In NASCAR mythology, much of the early racing is tied up with moonshine-running, the delivery of a home-brewed whiskey distilled from corn, potatoes or anything that would ferment. By the 1930s, bootleggers were running moonshine out of the foothills of Appalachia and into the major cities. It was a good business, largely because it sidestepped the most pressing economic concern of any alcohol producer: taxes. And to avoid paying taxes, moonshiners had to avoid the law.
A traditional moonshine-running car had some basic qualities. From the outside, it was designed to look as common as possible so as not to attract any unwanted attention. Simply speaking, it had to look "stock", but under the hood and in the inner-workings of the vehicle, the cars were anything but. In addition to a supercharged engine, moonshiners also installed heavy shocks and springs in their cars so that when they were carrying a heavy load of liquor, the car would not sag, a tell-tale sign for the police that were heavily patrolling the countryside. But when the law was closing in, the car had to be ready to shift, and the driver had to know how to handle all that horsepower.
|Big Bill and Bill Jr|
Legendary stories abound of bootleggers whose empires grew during American Prohibition and continued to thrive well after Repeal, and of drivers who thundered down dusty back roads with moonshine deliveries, deftly outrunning federal agents. The car of choice was the Ford V-8, the hottest car of the 1930s, and ace mechanics tinkered with them until they could fly across mountain roads at 100 miles an hour. For bragging rights, drivers held informal races to determine which runner was fastest. By the end of the 1940s, these contests had become an organised sport, largely due to the efforts of one driver, Big Bill France.
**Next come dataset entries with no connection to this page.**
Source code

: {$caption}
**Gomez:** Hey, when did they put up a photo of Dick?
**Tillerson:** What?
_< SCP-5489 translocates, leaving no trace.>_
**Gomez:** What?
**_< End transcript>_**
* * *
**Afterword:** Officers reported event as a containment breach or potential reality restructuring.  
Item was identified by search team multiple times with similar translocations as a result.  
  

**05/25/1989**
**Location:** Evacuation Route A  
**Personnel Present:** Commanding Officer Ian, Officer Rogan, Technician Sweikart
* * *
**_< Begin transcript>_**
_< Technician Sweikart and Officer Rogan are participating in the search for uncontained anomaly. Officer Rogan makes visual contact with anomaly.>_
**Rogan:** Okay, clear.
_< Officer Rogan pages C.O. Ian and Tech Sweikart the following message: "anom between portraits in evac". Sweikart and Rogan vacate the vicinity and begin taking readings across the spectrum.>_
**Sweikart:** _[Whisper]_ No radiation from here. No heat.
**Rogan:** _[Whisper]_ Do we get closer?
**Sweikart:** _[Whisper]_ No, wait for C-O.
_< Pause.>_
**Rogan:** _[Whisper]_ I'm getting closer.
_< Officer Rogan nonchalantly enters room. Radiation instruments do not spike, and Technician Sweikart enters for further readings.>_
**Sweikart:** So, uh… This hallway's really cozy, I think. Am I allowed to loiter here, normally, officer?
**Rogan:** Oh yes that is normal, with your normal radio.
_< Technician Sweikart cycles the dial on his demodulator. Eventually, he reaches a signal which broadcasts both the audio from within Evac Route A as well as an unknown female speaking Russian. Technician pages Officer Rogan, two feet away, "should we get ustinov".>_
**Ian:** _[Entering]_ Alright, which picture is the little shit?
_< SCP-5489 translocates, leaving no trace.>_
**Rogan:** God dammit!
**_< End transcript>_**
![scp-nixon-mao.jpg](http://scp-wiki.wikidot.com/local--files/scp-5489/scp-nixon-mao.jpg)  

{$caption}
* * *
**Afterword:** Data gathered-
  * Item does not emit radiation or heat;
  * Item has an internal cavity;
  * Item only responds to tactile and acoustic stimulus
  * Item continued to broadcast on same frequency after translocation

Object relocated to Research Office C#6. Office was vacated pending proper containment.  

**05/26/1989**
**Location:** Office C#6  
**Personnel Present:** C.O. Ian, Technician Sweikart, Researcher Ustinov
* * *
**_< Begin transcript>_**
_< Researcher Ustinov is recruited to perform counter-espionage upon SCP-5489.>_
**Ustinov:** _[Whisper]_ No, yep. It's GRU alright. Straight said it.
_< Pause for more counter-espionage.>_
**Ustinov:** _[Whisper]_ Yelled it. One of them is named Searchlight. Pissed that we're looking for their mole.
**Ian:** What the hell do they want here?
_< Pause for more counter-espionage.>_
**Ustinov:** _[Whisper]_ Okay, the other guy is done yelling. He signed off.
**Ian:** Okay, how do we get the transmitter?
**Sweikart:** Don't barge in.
Big Bill organised a meeting of drivers, car owners and mechanics at the art-deco style Streamline Hotel in Daytona Beach, Florida, on December 14, 1947, to establish standard rules for racing. There and then the National Association for Stock Car Auto Racing (Nascar) was conceived. Two months later, on February 15, 1948, the first official Nascar race was held on the beach in Daytona, Red Byron taking the title in his Ford. A week later, Nascar was incorporated, with Big Bill appointed as its leader.
A huge part of the appeal for fans of this burgeoning sport was the fact that, in many cases, the racing cars were the same brand of car that they themselves drove. Of course, under the hood, the racing cars shared very little resemblance to those on the showroom floor, but the exterior fostered a connection with the common fan.
Furthering this mythology is the fact that many of the early were themselves former or current moonshine runners. This perception was heightened when Tom Wolfe wrote a feature story on Junior Johnson – a NASCAR star who had been a legendary moonshine runner – for the March 1965 issue of Esquire magazine titled "Junior Johnson Is the Last American Hero. Yes!" The article focused on NASCAR's association with bootlegging, cementing the connection in the minds of many who did not know much about the sport.